Acentuei preferentemente em matéria religiosa o ponto principal do esclarecimento 

[Aufklärung], a saída do homem de sua menoridade, da qual tem a culpa. Porque no que se refere às artes e ciências nossos senhores não têm nenhum interesse em exercer a tutela sobre seus súditos, além de que também aquela menoridade é de todas a mais prejudicial e a mais desonrosa. Mas o modo de pensar de um chefe de Estado que favorece a primeira vai ainda além e compreende que, mesmo no que se refere à sua legislação, não há perigo em permitir a seus súditos fazer uso público de sua própria razão e expor publicamente ao mundo suas idéias sobre uma melhor compreensão dela, mesmo por meio de uma corajosa crítica do estado de coisas existentes. Um brilhante exemplo disso é que nenhum monarca superou aquele que reverenciamos.

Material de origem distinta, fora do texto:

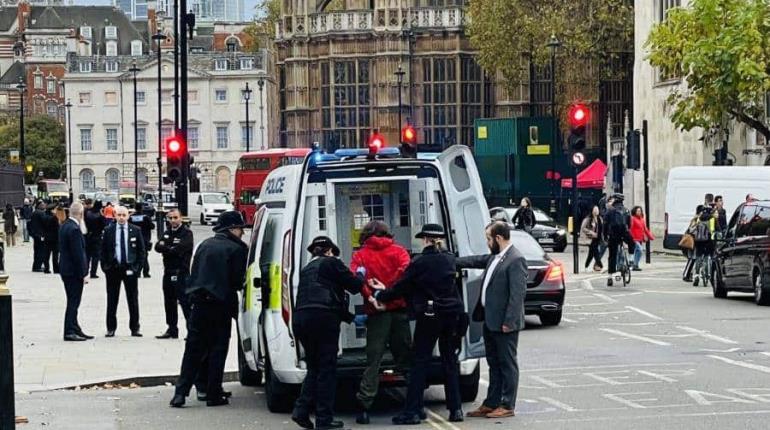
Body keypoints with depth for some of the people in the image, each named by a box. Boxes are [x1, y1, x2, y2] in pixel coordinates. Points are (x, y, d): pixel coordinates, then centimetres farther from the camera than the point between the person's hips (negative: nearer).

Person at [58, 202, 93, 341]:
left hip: (66, 269, 9)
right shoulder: (74, 229, -21)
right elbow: (78, 254, -22)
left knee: (73, 302, 15)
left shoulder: (64, 226, 8)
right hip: (74, 272, -9)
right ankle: (70, 332, 1)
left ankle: (75, 330, 22)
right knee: (73, 302, -2)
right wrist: (83, 274, -17)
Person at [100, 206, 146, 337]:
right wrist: (105, 267, -1)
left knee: (133, 300, 4)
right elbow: (103, 251, 6)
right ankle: (111, 329, 11)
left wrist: (138, 267, -2)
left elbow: (142, 251, 5)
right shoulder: (108, 231, 3)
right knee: (112, 300, 4)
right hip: (113, 269, 0)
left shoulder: (135, 231, 3)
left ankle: (134, 328, 11)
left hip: (130, 268, 0)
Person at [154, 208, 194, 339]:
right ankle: (172, 330, 20)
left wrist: (165, 248, -5)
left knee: (184, 301, -12)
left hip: (181, 273, -7)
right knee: (169, 303, 12)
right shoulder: (167, 233, 16)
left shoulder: (186, 233, -6)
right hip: (168, 272, 7)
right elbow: (158, 247, 4)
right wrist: (170, 249, -14)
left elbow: (178, 249, -18)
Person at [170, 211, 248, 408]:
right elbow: (237, 281, -5)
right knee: (217, 350, 4)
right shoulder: (236, 249, -6)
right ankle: (213, 394, 5)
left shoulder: (204, 245, 12)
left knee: (193, 349, 7)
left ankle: (181, 392, 1)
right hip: (221, 304, -5)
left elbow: (194, 274, 14)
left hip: (199, 302, 5)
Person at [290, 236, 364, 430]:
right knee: (327, 369, 0)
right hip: (323, 319, -7)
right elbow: (354, 285, 3)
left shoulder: (306, 270, 25)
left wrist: (351, 318, 29)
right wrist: (361, 274, 25)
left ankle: (301, 411, 5)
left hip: (300, 319, 7)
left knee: (314, 368, 17)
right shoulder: (331, 263, 3)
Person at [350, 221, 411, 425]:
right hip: (399, 309, 1)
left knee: (373, 360, 1)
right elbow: (405, 269, -10)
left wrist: (370, 296, -15)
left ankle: (364, 406, -7)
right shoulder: (398, 251, 10)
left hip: (376, 313, -1)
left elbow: (354, 277, -11)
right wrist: (389, 290, -10)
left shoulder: (360, 255, 8)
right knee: (404, 356, 9)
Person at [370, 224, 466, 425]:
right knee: (450, 361, 11)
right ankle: (456, 409, 8)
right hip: (452, 315, 5)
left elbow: (402, 287, -6)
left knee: (420, 362, 0)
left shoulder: (420, 262, -12)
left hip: (429, 316, -5)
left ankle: (412, 411, -2)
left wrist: (380, 297, 11)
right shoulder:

8.     UM PARADOXO: UMA LIBERDADE CIVIL MAIOR PÕE MAIORES LIMITES À LIBERDADE DO ESPÍRITO DO POVO.

Mas também somente aquele que, embora seja ele próprio esclarecido [], não tem medo de sombras e ao mesmo tempo tem à mão um numeroso e bem disciplinado exército para garantir a tranqüilidade pública, pode dizer aquilo que não é lícito a um Estado livre ousar: raciocinais tanto quanto quiserdes e sobre qualquer coisa que quiserdes; apenas obedecei! Revela-se aqui uma estranha e não esperada marcha das coisas humanas; como, aliás, quando se considera esta marcha em conjunto, quase tudo nela é um paradoxo. Um grau maior de liberdade civil parece vantajoso para a liberdade de espírito do povo e, no entanto, estabelece para ela limites intransponíveis; um grau menor daquela dá a esse espaço o ensejo de expandir-se tanto quanto possa. Se, portanto, a natureza por baixo desse duro envoltório desenvolveu o germe de que cuida delicadamente, a saber, a tendência e a vocação ao pensamento livre, este atua em retorno progressivamente sobre o modo de sentir do povo (com o que este se torna capaz cada vez mais capaz de agir de acordo com a liberdade), e finalmente até mesmo sobre os princípios do governo, que acha conveniente para si próprio tratar o homem, que agora é mais do que simples máquina, de acordo com a sua dignidade.